No recordaba cómo se hacía un avión, pero solo pude reconstruir su imagen: calvo, pelo a los costados, anteojos de marco fino gris, ojos negros y profundos, y labios invisibles debajo de un bigote tupido. La imagen de un avioncito está atada a él: Maximino. Y así se llama mi avión.
Googleé: cómo armar un avión de papel. Elegí el video más corto, quería algo sencillo, que podría haber hecho de niña, cuando Maximino, el marido de mi tía Chicha, me lo explicó.
Los pasos: para garantizar el vuelo hay que usar un papel que no sea demasiado grueso, hacer muy bien las dobleces, que las esquinas queden puntiagudas, no redondas, y regular el peso con dobleces por la mitad del papel.
Le temblaban las manos, y eso me daba pena. No parecía tan viejo como para temblar tanto. Por eso le decía, “Alcides, ya te entendí, no te preocupes, yo sigo”, para que dejara de hacerlo.

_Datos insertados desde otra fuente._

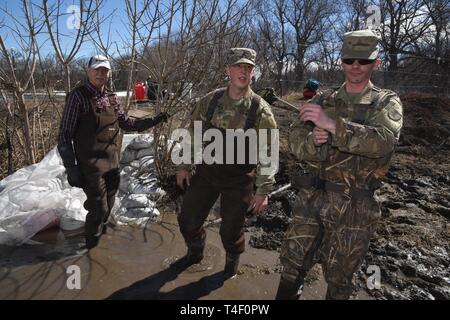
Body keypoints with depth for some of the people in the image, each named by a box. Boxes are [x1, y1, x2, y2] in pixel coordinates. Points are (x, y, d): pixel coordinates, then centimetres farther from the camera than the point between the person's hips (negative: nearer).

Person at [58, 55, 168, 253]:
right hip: (91, 164, -6)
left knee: (108, 205, 17)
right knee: (99, 207, 0)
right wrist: (71, 168, -13)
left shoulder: (112, 98, 6)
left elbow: (126, 123, 18)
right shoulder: (78, 96, -11)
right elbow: (64, 136, -10)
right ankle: (91, 243, 26)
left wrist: (153, 121, 9)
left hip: (113, 163, 6)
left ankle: (100, 230, 43)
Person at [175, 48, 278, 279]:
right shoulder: (209, 101, -3)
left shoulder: (260, 110, -12)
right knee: (188, 218, 13)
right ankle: (195, 253, 44)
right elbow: (193, 135, 7)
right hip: (206, 171, 3)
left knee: (231, 227, 10)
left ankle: (232, 260, 44)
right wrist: (184, 165, 6)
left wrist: (263, 190, -13)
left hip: (239, 180, -3)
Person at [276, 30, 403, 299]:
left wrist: (331, 124, -28)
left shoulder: (387, 102, -1)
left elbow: (383, 141, -21)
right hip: (312, 197, 3)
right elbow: (295, 139, 0)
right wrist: (312, 139, -22)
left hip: (354, 206, -2)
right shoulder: (323, 101, 8)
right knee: (293, 263, 11)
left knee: (339, 277, 14)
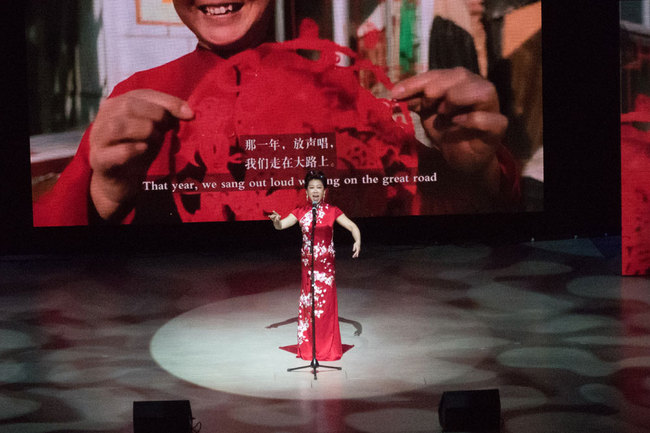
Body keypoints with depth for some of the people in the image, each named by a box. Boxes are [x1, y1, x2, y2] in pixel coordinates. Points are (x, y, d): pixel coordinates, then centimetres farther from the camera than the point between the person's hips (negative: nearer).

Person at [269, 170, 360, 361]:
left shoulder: (331, 211, -2)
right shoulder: (301, 212, 1)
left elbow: (352, 226, -3)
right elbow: (281, 225, -4)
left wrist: (357, 241, -22)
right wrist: (276, 220, -28)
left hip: (326, 263, -1)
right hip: (308, 263, 1)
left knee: (325, 303, 0)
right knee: (308, 302, 5)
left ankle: (327, 348, 12)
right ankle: (308, 347, 17)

Después, mientras sigo el tutorial al pie de la letra, recuerdo los barcos. Esos no me los olvidé y cada tanto los practico. A los pocos segundos ya tenía un avión, y un minuto más tarde el segundo, y después el tercero.

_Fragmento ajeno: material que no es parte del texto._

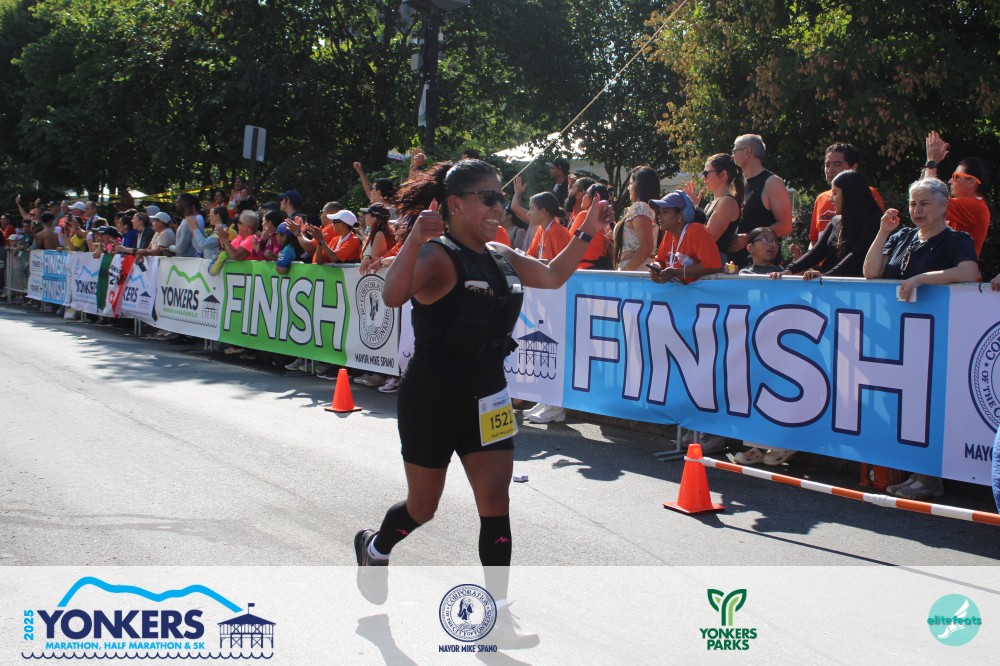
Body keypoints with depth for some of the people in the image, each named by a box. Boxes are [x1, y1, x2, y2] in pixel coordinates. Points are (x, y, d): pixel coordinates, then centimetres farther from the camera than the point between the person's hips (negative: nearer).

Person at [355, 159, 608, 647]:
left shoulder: (502, 257, 5)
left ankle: (497, 615, 7)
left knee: (496, 502, -1)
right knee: (422, 508, 11)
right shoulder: (438, 257, -18)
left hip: (486, 394, 6)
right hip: (433, 394, -6)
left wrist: (586, 235, 12)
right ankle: (373, 547, 44)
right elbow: (393, 296, -37)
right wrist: (414, 240, -51)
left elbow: (553, 277, 22)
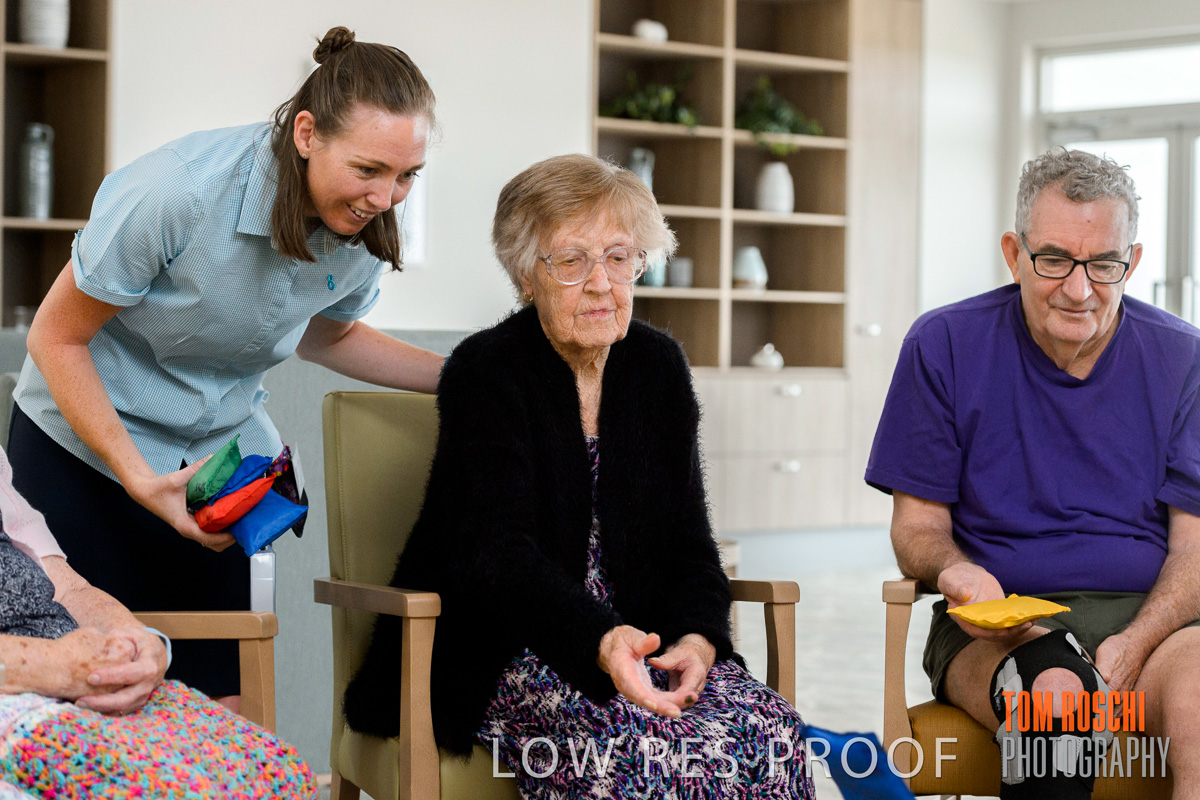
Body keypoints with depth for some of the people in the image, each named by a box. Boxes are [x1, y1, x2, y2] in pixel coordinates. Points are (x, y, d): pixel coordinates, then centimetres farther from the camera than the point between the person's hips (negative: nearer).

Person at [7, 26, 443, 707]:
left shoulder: (369, 227, -10)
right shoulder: (177, 191, -28)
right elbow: (57, 338, -17)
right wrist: (142, 482, -24)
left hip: (223, 448, 5)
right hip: (87, 442, -4)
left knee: (221, 707, -3)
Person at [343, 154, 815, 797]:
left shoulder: (659, 366, 10)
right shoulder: (484, 373, -8)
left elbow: (688, 539, 7)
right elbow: (498, 555, -21)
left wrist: (698, 637, -16)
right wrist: (602, 642, -40)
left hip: (639, 644, 5)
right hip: (497, 659, -5)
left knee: (766, 729, -25)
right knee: (642, 747, -35)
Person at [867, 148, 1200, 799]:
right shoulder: (944, 347, 4)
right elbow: (916, 526, 7)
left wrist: (1132, 646, -15)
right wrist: (954, 570, -18)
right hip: (998, 626, -1)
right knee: (1055, 688, -37)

Los probé, y solo el primero funcionó, el que hice pensando en Maximino.Y al que para probar, le doblé las alas dos veces. Las cosas deben tener un nombre, pensé. Parte de su vida, aunque sea minúscula, recuerdo borroso, quedaba en ese avión y en ese momento estaba ahí.
Le pongo ojos, le pego stickers de moscas, pájaros, dragones, y otros animales que vuelan. Ya tiene personalidad, es un avión vigoroso.

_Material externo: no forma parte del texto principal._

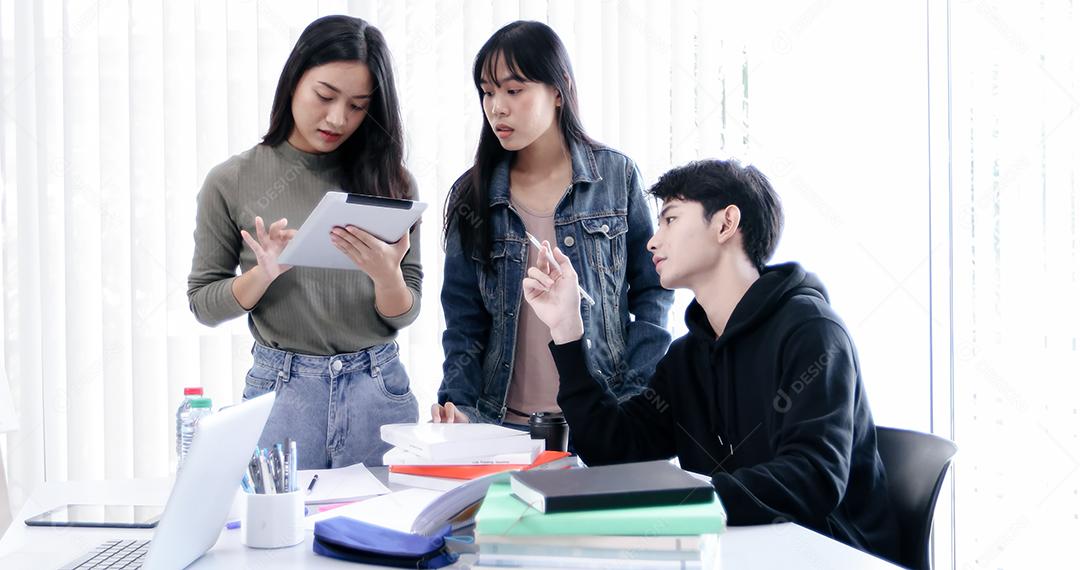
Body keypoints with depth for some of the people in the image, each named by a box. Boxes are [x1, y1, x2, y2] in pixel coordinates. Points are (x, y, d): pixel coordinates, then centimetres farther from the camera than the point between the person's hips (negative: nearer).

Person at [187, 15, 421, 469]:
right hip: (280, 391, -1)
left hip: (378, 389, 1)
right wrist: (264, 273, -15)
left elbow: (404, 315, 2)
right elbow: (203, 303, 2)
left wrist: (386, 274, -19)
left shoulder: (390, 181, 1)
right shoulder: (231, 183, -2)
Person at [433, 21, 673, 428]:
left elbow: (652, 292, 0)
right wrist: (458, 405, -12)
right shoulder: (472, 194, 1)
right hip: (505, 423, 2)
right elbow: (464, 321, 2)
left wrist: (636, 402, -9)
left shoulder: (616, 176, -3)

Abro la ventana que da al patio común. Entra el viento que se acumula y arremolina por las torres de alrededor. Desde hace varios meses no la veo, incluso preferí tener la persiana cerrada para evitarla, aún cuando pierdo la vista del patio común. Tengo miedo de que aparezca, pero miro hacia los costados y no está. La puerta de su casa sigue teniendo la jota. Las cosas tienen nombre, por eso su jota de es Jodida.
Entonces el brazo toma envión, el avión toma fuerza y lo desprendo de mi mano. Siento la adrenalina de la infancia. “Ojalá llegue lejos”, pienso.
El vuelo es corto, patético, apenas planea sobre la rosa china y centímetros después cae en picada sobre la hortensia. Pienso que otros aviones hechos de poesía estarían volando largo y profundo por Rosario, quizás perdiéndose en las alturas medias de la ciudad. Otros, del otro lado del Río de la Plata, estarían cayendo en el patio de un vecino niño, cargado de promesas de amistad. Algunos apenas volarían la distancia de un living de metros promedio en algún barrio porteño, o viajarían cruzando una avenida sobre el tránsito pesado de regreso a casa; o planearían por algún barrio de la ciudad. El mío, apenas había alcanzado un metro. No hacía sombra. Y ahora lo tenía que ir a buscar con la dignidad en cero.
Miré por la mirilla de la puerta. Abajo, nada. En la puerta J, ni señales. Salí, y lo levanté. Descarté los otros dos, pero a éste no lo iba a tirar.
Subí las escaleras y llegué a la terraza. Recordé al hombre pájaro de Haroldo Conti, Basilio Argimón. “Un salto y otro salto y otro. Antes del borde Argimón ya estaba en el aire”. Pensé en cómo se estrellaba contra el techo del Hotel Unión, y en cuanta terquedad.
Maximino tomó el impulso de mi propia fuerza y planeó.